At the beginning of the game each player shuffles his deck. The players roll a die or flip a coin to determine who chooses who goes first, then each draws seven cards. The player who chooses to go first does not draw a card on his first turn. The sequence of a turn is as follows:

  1. Untap phase: Untap all cards you control. This means to rotate them so they are all facing upward and not rotated (tapped).
  2. Upkeep phase: This is a maintenance phase. Some cards will make you do an effect during this phase, such as pay mana to keep the card in play, for example.
  3. Draw phase: Draw a card.
  4. Main phase: You can do these things, in any order:
  5. Discard phase: Discard down to seven cards.
  6. Cleanup phase: Any effect that lasts until "end of turn" wears off now. Any damage on a creature, which does not destroy it, wears off as well.

The attack works like this: You choose any untapped creatures you control that you have had in play at least one turn, and tap them. Your opponent either blocks them or takes damage equal to their power. If he blocks, both creatures deal damage to each other equal to their power. A creature has a pair of numbers in the bottom right corner. These are its power and toughness. When a creature deals damage, it deals damage equal to its power. When it receives, the damage is applied to its toughness. If it takes damage equal to or greater than its toughness it will be buried. That means it will be played in a pile next to your draw pile called your discard pile. For example, a Giant Spider has a power and toughness of 2/4. It deals 2 damage to a creature blocking or blocked by it, and if unblocked during an attack, deals 2 to the player it attacked. If it takes 4 damage during one turn, it will be placed in its controller's discard pile.

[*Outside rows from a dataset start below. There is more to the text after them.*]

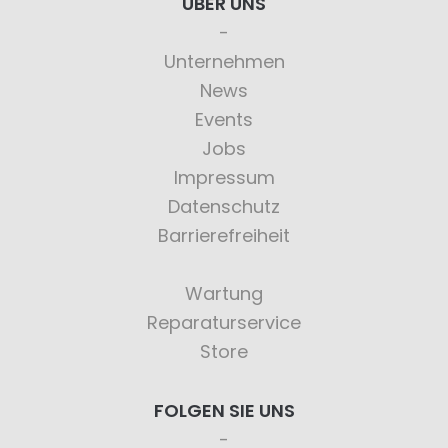
ÜBER UNS
Unternehmen
News
Events
Jobs
Impressum
Datenschutz
Barrierefreiheit
Wartung
Reparaturservice
Store
FOLGEN SIE UNS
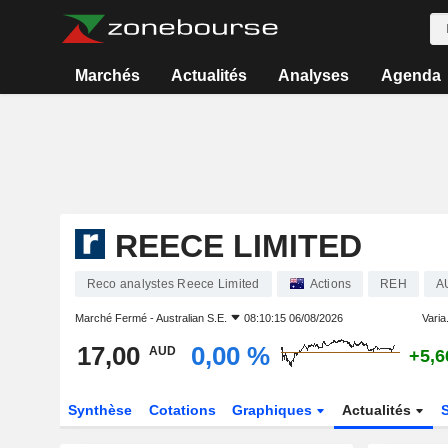
Marchés
Actualités
Analyses
Agenda
REECE LIMITED
Reco analystes Reece Limited
Actions
REH
A
Marché Fermé -
Australian S.E.
08:10:15 06/08/2026
Varia.
17,00
0,00 %
AUD
+5,6
Synthèse
Cotations
Graphiques
Actualités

The game gets a lot more complex than this with the framework of the rules, but these are the basics. What the cards do is another story. There are a wide variety of abilities in Magic, and this summary is just the foundation. To fully understand the game, one must see it being played. Otherwise the rules are hard to make sense out of. It may seem daunting at first, but after many games, it becomes automatic. The strategy is immense, and the game leaves players with many decisions to make. These decisions are what make the game the strategic task it is.